Re: Header Compression - streaming proposal from Martin Thomson on 2013-07-05 (ietf-http-wg@w3.org from July to September 2013)

From: Martin Thomson <martin.thomson@gmail.com>
Date: Fri, 5 Jul 2013 10:38:47 -0700
To: Gábor Molnár <gabor.molnar@sch.bme.hu>
Cc: HTTP Working Group <ietf-http-wg@w3.org>
Message-ID: <CABkgnnVqWjWrGWuP+eZniGJe+WWL7Ekt+88wJ8xO9tkHqzhNfA@mail.gmail.com>
In terms of simplicity, doing toggles first, then literals (w/ or w/o
changes to the table), makes a lot of sense to me.

That shifts some complexity to the encoder.  An encoder will have to
run two passes over its headers.

It also makes routing decisions a little harder for intermediation,
since routing information (usually :path, but the other :-headers need
to be checked too) are no longer at the head of the line if we assume
that :path changes request-by-request.

I'm just pointing out the trade-off.  Those costs do seem manageable.

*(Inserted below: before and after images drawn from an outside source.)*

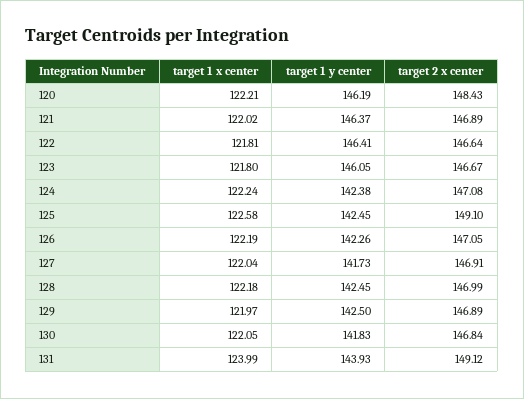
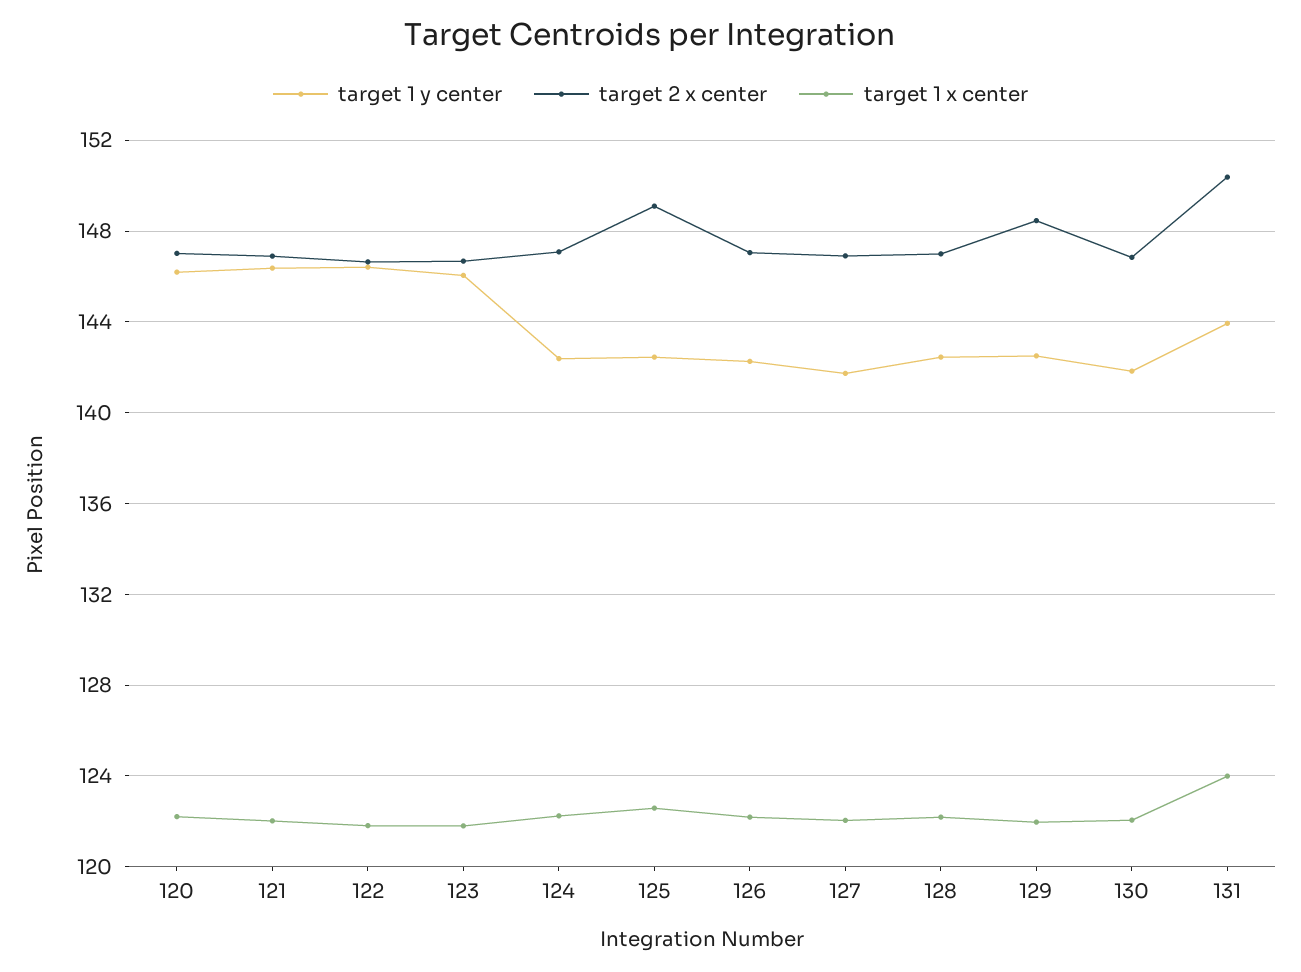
  {
    "target 1 x center": {
      "120": 122.21,
      "121": 122.02,
      "122": 121.81,
      "123": 121.8,
      "124": 122.24,
      "125": 122.58,
      "126": 122.19,
      "127": 122.04,
      "128": 122.18,
      "129": 121.97,
      "130": 122.05,
      "131": 123.99
    },
    "target 1 y center": {
      "120": 146.19,
      "121": 146.37,
      "122": 146.41,
      "123": 146.05,
      "124": 142.38,
      "125": 142.45,
      "126": 142.26,
      "127": 141.73,
      "128": 142.45,
      "129": 142.5,
      "130": 141.83,
      "131": 143.93
    },
    "target 2 x center": {
-     "120": 148.43,
+     "120": 147,
      "121": 146.89,
      "122": 146.64,
      "123": 146.67,
      "124": 147.08,
      "125": 149.1,
      "126": 147.05,
      "127": 146.91,
      "128": 146.99,
-     "129": 146.89,
+     "129": 148.5,
      "130": 146.84,
-     "131": 149.12
+     "131": 150.5
    }
  }

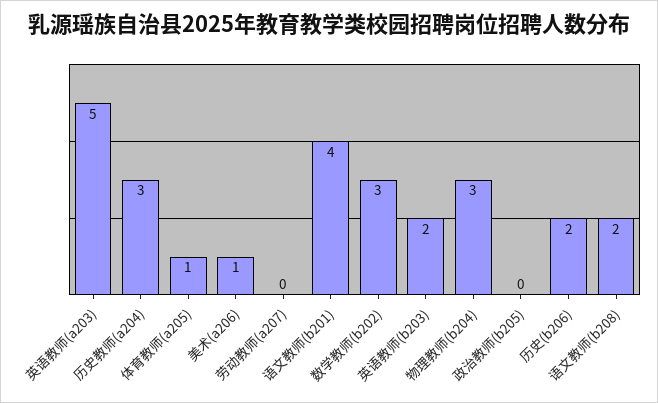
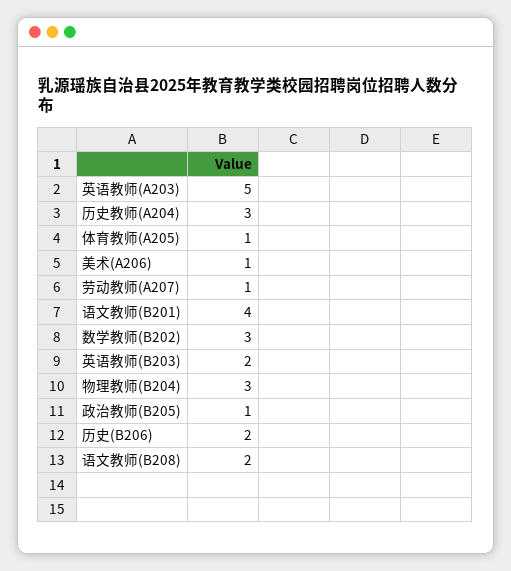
  {
    "英语教师(a203)": 5,
    "历史教师(a204)": 3,
    "体育教师(a205)": 1,
    "美术(a206)": 1,
-   "劳动教师(a207)": 0,
+   "劳动教师(a207)": 1,
    "语文教师(b201)": 4,
    "数学教师(b202)": 3,
    "英语教师(b203)": 2,
    "物理教师(b204)": 3,
-   "政治教师(b205)": 0,
+   "政治教师(b205)": 1,
    "历史(b206)": 2,
    "语文教师(b208)": 2
  }

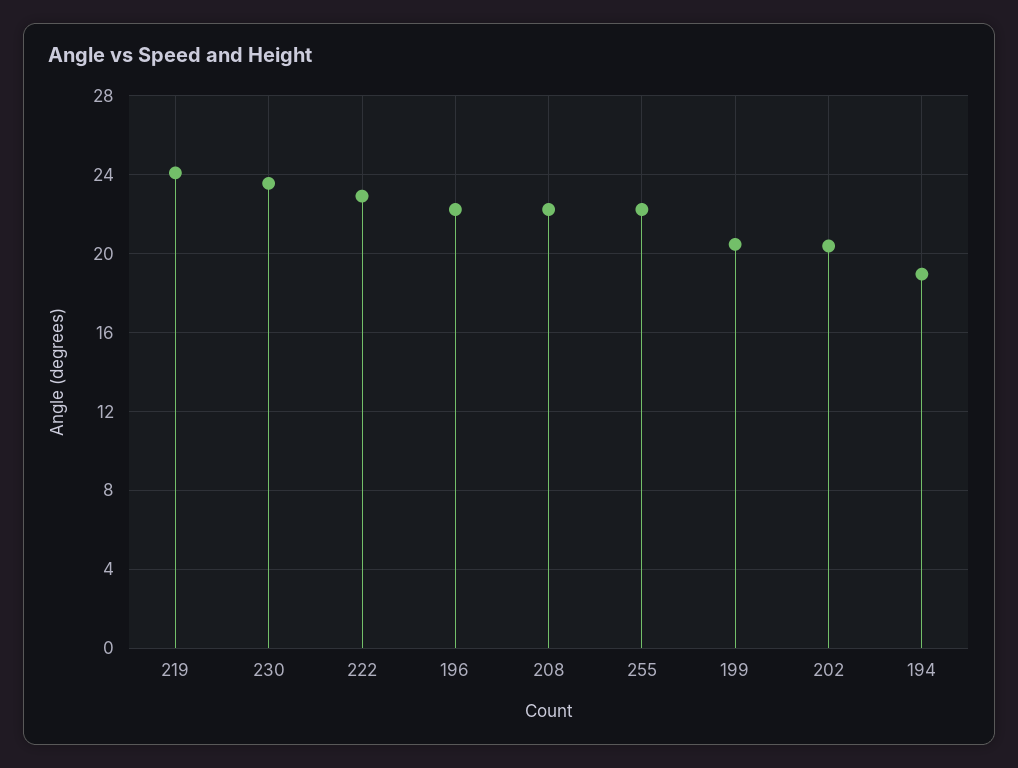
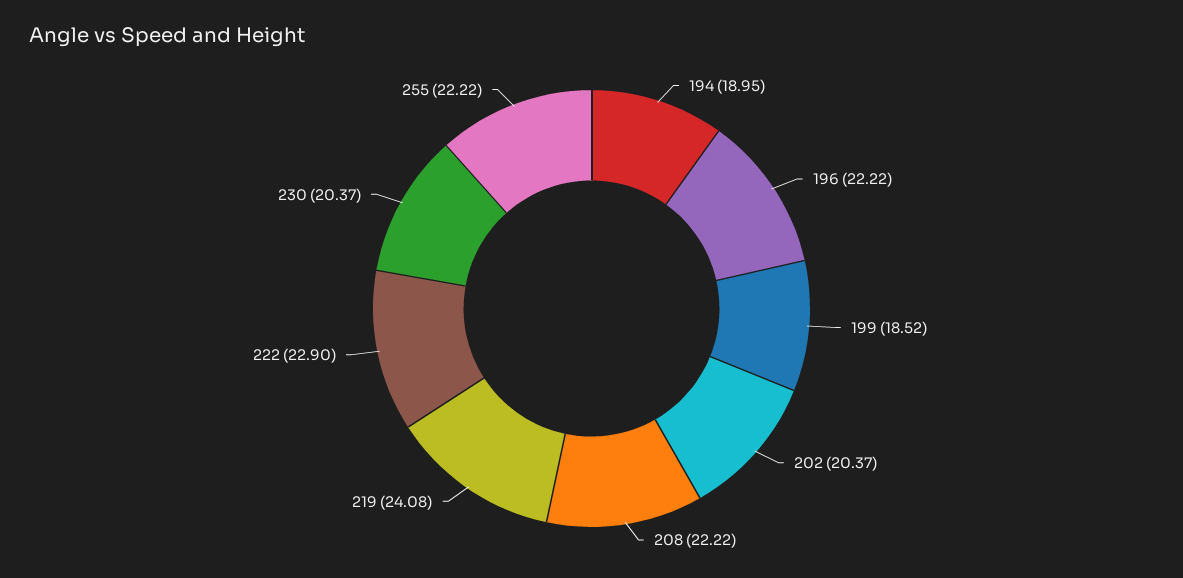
  {
    "219": 24.08,
-   "230": 23.5,
+   "230": 20.37,
    "222": 22.9,
    "196": 22.22,
    "208": 22.22,
    "255": 22.22,
-   "199": 20.5,
+   "199": 18.52,
    "202": 20.37,
    "194": 18.95
  }

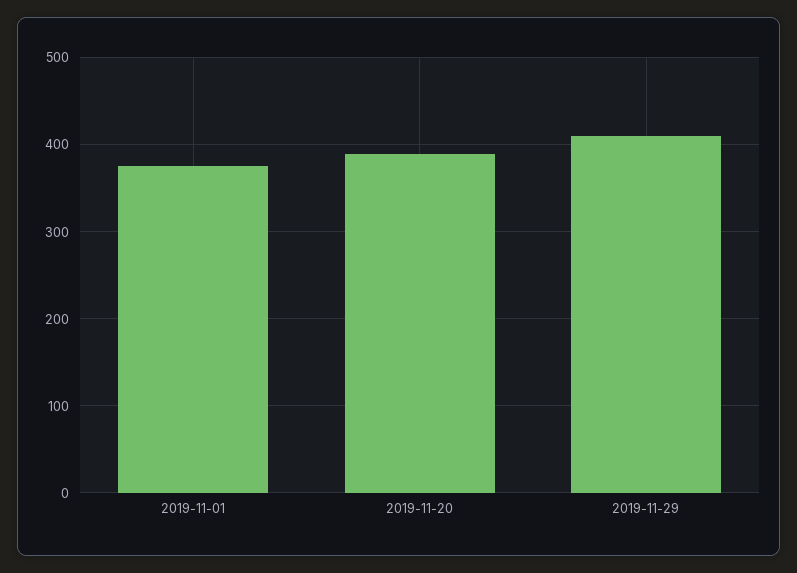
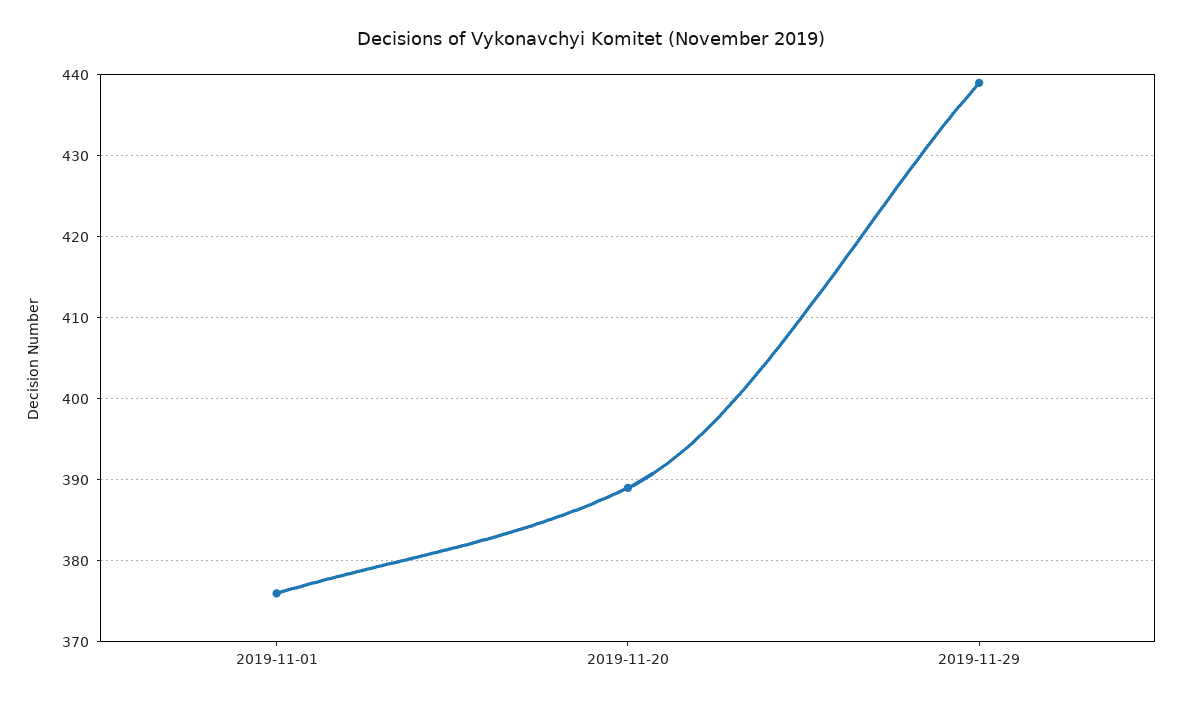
  {
    "2019-11-01": 376,
    "2019-11-20": 389,
-   "2019-11-29": 410
+   "2019-11-29": 439
  }

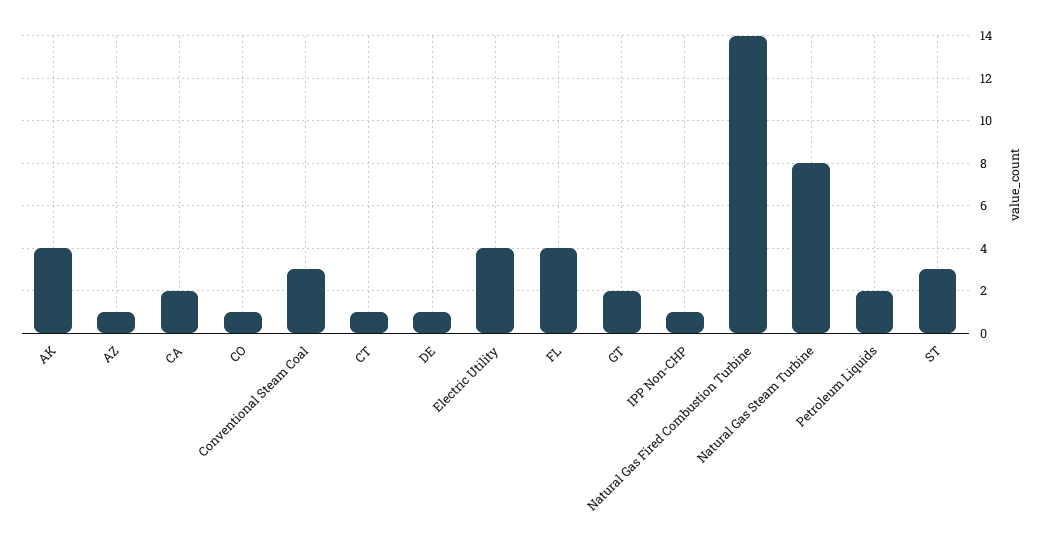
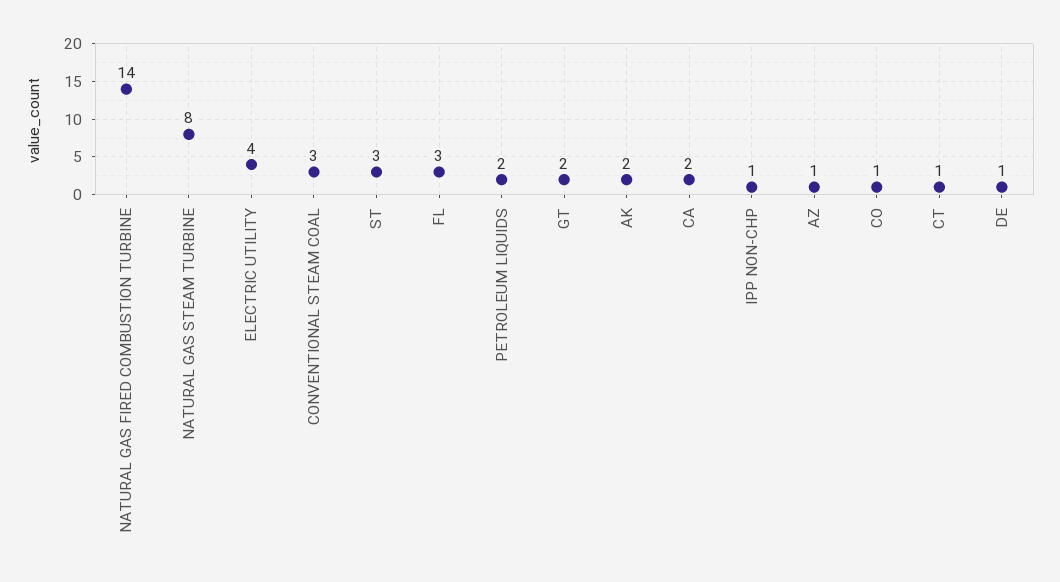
  {
-   "AK": 4,
+   "AK": 2,
    "AZ": 1,
    "CA": 2,
    "CO": 1,
    "Conventional Steam Coal": 3,
    "CT": 1,
    "DE": 1,
    "Electric Utility": 4,
-   "FL": 4,
+   "FL": 3,
    "GT": 2,
    "IPP Non-CHP": 1,
    "Natural Gas Fired Combustion Turbine": 14,
    "Natural Gas Steam Turbine": 8,
    "Petroleum Liquids": 2,
    "ST": 3
  }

On 5 July 2013 01:51, Gábor Molnár <gabor.molnar@sch.bme.hu> wrote:
> An important detail was left out:
>   3.3. step: if the entry was inserted, set the reference flag to true on
> it.
>
>
> 2013/7/5 Gábor Molnár <gabor.molnar@sch.bme.hu>
>>
>> This a proposal for a seemingly minor change, that could make it possible
>> to implement
>> a streaming encoder/decoder for the compression spec, and make the
>> decoding process
>> simpler. It would also eliminate certain corner cases, like the shadowing
>> problem.
>>
>> There's a lot of talk recently on enforcing the memory usage limits of the
>> compression
>> spec. There's one component however, that we don't take into account when
>> computing
>> the memory usage of compression implementations: it's the Working Set. The
>> problem
>> is that it can grow without bounds, since as far as I know, HTTP does not
>> impose limits
>> on the size of the header set. I tried to come up with a decoder
>> implementation
>> architecture for the compression spec that would not have to store the
>> whole set in the
>> memory.
>>
>> Such a decoder would instead stream the output of the decoding process,
>> header by
>> header. This seems to be a legitimate approach, since most of the
>> memory-conscious
>> parsers I know are implemented as streaming parsers (streaming json, xml,
>> http, ... parsers). Gzip, the base of the previously used header
>> compression mechanism
>> is a streaming compressor/decompressor as well, of course.
>>
>> It turns out that it is not possible to implement the current spec as a
>> streaming parser.
>> The only reason is this: if an entry gets inserted into the working set,
>> it is not guaranteed
>> that it will remain there until the end of the decompression process,
>> since it could be
>> deleted any time. Because of this, it is not possible to emit any headers
>> until the end
>> of the process.
>>
>> I propose a simple change, that could, however, guarantee this: in header
>> blocks, Indexed
>> Representations should come first. This would guarantee that after the
>> Indexed
>> Representations are over, there will be no deletion from the Working Set.
>> This is the only
>> thing that would have to be changed. Existing decoding process can be
>> applied as if nothing
>> would change.
>>
>> But it is now possible to implement a streaming, and - as a side effect -
>> much simpler
>> decoder like this:
>>
>> 0. There's only one component: the Header Table. An entry in the Header
>> Table is a
>>     name-value pair with an index (just like before), and a 'reference'
>> flag that is not set by
>>     default.
>> 1. First phase of decoding: dealing with indexed representations. Indexed
>> representations
>>     simply flip the 'reference' flag on the entry they reference.
>> 2. Second phase of decoding: before starting the processing of literal
>> representations, emit
>>     every name-value pair that is flagged in the Header Table.
>> 3. Third phase of decoding: for every literal representations:
>>   1. emit the name-value pair
>>   2. insert it in the table if needed (incremental or substitution
>> indexing with table size
>>       enforcement)
>> 4. When a new header block arrives, jump to 1.
>>
>> It is maybe not obvious at first, but this process is equivalent the the
>> current decoding process,
>> if indexed representations come first. Please point out corner cases if
>> you find any.
>>
>> I think that the 'Indexed Representations come first' pattern is something
>> that comes naturally
>> when implementing an encoder. Even examples in the spec can remain
>> unchanged, since they
>> follow this pattern already.
>>
>> Regards,
>>   Gábor
>
>
Received on Friday, 5 July 2013 17:39:14 UTC